Senior Splunk Engineer (SME) - 2 Positions - Remote Eligible

Cybersecurity Splunk Sme

Tetrad Digital Integrity (TDI) is a leading-edge cybersecurity firm with a mission to safeguard and protect our customers from increasing threats and vulnerabilities in this digital age. TDI is seeking an experienced cybersecurity Splunk SME with strong engineering skills to join our dynamic team at the Postal Service.

Responsibilities:

• Designing, deploying, and maintaining on-premises and cloud based Splunk environments to support enterprise-level monitoring, alerting, and reporting.
• Expertise in Splunk system architecture, design, implementation, configuration and operational support in a hybrid on-prem Unix/Linux and cloud-based environment.
• Collaborate across DevOps, Security, and IT teams to optimize performance, ensure data integrity, system availability and support mission-critical operations.
• Proven hands-on experience with a large enterprise wide Splunk environment is mandatory.
• Off-hours and weekend efforts for systems maintenance, upgrades and support may be required from time to time.

Qualifications:

• 5+ years of Splunk experience.
• Manages knowledge objects (fields, extractions, tags, event types, lookups, workflow actions, aliases, macros, and so on) – through automations, scripting, management server functions; to include .conf and .cfg files in scope of the last four Splunk Enterprise versions.
• Experience with Splunk deployment and configuration management in large-scale environments.
• Proficiency in writing complex Splunk queries, dashboards, and alerts using SPL (Search Processing Language).
• Experience with REST APIs for Splunk and external system integration.
• Ability to analyze and troubleshoot complex data ingestion and parsing issues.
• Design and automations workflow and dashboard interface for such.
• Ability to leverage the Splunk AI Assistant and other AI tools to increase accuracy and efficiency of task and other deliverables.
• Advanced knowledge of Unix/Linux and/or Windows systems administration and troubleshooting.
• Strong scripting skills in Bash, Python, JavaScript, SQL and PowerShell for automation and integration tasks.
• Experience with Splunk upgrades, patching, and performance tuning.
• Proficiency in integrating Splunk with cloud platforms (AWS, GCP, Azure).
• Experience installing and utilizing and developing with the Splunk SOAR Automation toolset.

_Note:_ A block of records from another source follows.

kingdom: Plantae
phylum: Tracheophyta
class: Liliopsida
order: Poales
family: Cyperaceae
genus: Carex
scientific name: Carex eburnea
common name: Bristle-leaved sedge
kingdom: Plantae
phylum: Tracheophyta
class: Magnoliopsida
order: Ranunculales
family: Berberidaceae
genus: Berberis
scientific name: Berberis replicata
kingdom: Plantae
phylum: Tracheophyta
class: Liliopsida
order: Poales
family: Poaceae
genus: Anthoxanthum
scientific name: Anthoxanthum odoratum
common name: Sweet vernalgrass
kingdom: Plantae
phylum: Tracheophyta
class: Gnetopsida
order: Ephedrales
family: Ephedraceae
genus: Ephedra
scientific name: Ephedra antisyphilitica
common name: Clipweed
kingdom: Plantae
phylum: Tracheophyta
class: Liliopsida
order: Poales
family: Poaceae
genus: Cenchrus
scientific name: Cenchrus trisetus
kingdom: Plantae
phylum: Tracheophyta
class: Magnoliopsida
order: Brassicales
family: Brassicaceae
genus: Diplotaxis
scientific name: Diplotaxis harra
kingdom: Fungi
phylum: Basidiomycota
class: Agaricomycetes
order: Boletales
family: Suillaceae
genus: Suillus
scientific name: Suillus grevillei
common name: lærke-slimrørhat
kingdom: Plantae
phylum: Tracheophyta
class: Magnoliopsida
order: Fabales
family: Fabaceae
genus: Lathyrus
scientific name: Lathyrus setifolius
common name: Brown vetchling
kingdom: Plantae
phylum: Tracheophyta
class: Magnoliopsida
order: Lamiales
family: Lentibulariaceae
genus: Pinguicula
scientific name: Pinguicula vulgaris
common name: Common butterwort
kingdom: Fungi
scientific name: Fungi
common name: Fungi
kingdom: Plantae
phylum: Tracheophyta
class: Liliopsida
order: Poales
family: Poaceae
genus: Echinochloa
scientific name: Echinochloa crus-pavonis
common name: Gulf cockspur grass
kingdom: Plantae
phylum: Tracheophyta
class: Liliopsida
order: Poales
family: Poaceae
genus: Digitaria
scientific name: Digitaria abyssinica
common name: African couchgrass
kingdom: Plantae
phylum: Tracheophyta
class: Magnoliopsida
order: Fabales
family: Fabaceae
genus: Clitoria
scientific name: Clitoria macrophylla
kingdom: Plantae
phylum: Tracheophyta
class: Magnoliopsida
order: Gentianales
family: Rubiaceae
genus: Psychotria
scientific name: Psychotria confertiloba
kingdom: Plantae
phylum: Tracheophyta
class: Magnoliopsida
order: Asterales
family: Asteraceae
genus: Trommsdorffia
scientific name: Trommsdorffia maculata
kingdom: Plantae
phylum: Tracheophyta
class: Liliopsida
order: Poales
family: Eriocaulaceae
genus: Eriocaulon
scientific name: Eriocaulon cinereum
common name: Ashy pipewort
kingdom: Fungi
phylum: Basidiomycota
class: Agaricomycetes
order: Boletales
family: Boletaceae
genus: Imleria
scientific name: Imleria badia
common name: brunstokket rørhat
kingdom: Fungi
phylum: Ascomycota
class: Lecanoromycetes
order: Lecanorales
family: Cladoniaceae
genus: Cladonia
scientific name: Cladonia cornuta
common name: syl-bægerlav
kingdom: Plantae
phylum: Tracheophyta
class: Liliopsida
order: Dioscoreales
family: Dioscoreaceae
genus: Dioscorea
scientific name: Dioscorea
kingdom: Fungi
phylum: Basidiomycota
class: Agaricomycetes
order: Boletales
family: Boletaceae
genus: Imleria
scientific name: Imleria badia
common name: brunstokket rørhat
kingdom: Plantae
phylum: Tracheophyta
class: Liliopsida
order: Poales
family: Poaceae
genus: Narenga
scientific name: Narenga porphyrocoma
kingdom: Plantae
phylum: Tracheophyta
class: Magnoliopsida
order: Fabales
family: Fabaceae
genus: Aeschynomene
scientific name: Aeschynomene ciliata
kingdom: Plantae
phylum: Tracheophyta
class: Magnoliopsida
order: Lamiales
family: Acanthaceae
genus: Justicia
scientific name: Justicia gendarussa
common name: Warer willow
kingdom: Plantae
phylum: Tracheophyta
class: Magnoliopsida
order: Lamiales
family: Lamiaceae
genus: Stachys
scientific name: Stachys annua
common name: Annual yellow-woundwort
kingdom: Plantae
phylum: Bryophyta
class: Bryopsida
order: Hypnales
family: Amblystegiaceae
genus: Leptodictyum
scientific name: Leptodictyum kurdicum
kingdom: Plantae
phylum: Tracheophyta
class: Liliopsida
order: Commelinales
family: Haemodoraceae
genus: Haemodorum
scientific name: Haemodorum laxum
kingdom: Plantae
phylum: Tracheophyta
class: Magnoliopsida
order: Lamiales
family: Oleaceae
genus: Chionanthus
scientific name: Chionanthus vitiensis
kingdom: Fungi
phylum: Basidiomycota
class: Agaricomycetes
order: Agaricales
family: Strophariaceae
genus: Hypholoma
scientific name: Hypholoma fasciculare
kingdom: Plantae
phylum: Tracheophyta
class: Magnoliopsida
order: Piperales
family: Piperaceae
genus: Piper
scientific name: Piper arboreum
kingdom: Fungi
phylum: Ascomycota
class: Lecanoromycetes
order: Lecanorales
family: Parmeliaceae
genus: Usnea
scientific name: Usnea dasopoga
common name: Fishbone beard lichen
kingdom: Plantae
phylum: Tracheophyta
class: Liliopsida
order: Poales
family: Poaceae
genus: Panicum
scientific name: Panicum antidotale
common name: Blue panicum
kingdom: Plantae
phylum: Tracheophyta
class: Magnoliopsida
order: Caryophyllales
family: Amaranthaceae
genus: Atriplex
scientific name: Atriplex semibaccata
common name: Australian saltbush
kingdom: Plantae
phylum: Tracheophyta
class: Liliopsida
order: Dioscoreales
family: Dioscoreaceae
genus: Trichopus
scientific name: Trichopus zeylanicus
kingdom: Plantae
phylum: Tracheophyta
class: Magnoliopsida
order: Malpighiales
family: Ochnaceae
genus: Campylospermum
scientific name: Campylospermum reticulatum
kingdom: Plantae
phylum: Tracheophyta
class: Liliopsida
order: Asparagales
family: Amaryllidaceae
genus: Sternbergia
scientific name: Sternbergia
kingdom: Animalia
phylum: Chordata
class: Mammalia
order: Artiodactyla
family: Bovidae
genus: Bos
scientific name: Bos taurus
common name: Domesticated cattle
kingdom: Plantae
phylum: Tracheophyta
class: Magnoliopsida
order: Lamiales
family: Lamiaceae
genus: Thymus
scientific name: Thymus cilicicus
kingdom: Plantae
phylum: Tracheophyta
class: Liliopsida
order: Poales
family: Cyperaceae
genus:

TDI does business with the federal government, which restricts employment to individuals who are either US citizens or lawful permanent residents of the United States.

TDI is an Equal Opportunity Employer. Employment decisions are made based on individual qualifications, merit, and business needs. We do not discriminate in employment opportunities or practices based on race, color, religion, sex, or national origin, in accordance with applicable federal laws.